X. Paßerteilung an einen ungarischen Unterhändler
Dieser Minister zeigte weiters an, daß der k.k. Geschäftsträger in Paris einem als Agent der ungrischen Revolution tätigen Individuum einen Paß nach Wien zu verweigern sich nicht für ermächtigt gehalten habe12. Der Ministerpräsident wird den k.k. Geschäftsträger hierwegen belehren, das Ministerium des Inneren aber das Nötige vorkehren, damit jener Reisende seinerzeit ausgewiesen werde13.
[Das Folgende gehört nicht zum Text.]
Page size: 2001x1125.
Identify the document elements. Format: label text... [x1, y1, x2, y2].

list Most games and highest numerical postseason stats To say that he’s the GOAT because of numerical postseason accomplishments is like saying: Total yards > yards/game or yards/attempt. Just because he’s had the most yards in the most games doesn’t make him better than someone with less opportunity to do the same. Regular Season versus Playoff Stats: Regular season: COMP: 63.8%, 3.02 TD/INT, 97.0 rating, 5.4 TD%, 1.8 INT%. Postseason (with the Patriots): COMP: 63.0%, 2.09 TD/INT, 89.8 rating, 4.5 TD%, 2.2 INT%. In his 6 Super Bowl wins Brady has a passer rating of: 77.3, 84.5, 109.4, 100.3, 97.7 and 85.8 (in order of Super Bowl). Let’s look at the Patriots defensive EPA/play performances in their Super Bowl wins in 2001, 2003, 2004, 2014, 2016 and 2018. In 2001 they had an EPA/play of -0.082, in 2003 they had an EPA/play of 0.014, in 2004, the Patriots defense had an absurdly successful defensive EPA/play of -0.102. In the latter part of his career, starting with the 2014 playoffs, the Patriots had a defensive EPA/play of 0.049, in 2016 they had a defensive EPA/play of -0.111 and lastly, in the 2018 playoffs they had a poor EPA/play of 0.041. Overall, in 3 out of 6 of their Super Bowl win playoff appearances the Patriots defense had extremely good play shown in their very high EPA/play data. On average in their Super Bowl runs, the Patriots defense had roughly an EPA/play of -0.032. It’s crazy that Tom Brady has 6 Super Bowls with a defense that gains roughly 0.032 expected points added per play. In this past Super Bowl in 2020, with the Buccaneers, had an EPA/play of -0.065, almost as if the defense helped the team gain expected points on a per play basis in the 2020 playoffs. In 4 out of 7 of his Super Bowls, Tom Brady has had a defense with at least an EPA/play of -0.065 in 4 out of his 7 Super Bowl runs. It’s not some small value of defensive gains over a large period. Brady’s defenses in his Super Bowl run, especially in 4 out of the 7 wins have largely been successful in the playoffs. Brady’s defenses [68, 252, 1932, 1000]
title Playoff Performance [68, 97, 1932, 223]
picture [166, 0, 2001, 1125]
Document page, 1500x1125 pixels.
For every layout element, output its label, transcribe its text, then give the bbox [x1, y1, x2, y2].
XI. Antwort auf die Petition der Rumänen
Der Vertreter des Ministers des Inneren las den Entwurf der Antwort auf die von einigen Romänen namens ihrer Nation bei Sr. Majestät eingebrachte Petition14, dann
XII. Instruktion für den Zivil- und Militärgouverneur von Siebenbürgen
die Instruktion für den Zivil- und Militärgouverneur, dann den politischen Kommissär für Siebenbürgen samt einem Memoire über die nähere Ausführung der Instruktion, endlich die diesfälligen Patents- und Reskriptsentwürfe (letzteres bloß für die sächsische Nation), wobei im wesentlichen nichts zu erinnern gefunden wurde, als daß bezüglich der Feststellung des Wirkungskreises der neuen Organe bei Verwaltungsentscheidungen das Gutachten abverlangt werde15. Einige vom Minister Baron Kulmer für bedenklich gehaltene Bevorzugung der sächsischen Nation rechtfertigte der vortragende Minister in Übereinstimmung mit dem Ministerpräsidenten durch die bewiesene Treue und Aufopferung der gedachten Nation gegenüber den Szeklern und Ungern, dann ihre höhere Bildung gegenüber den Walachen16.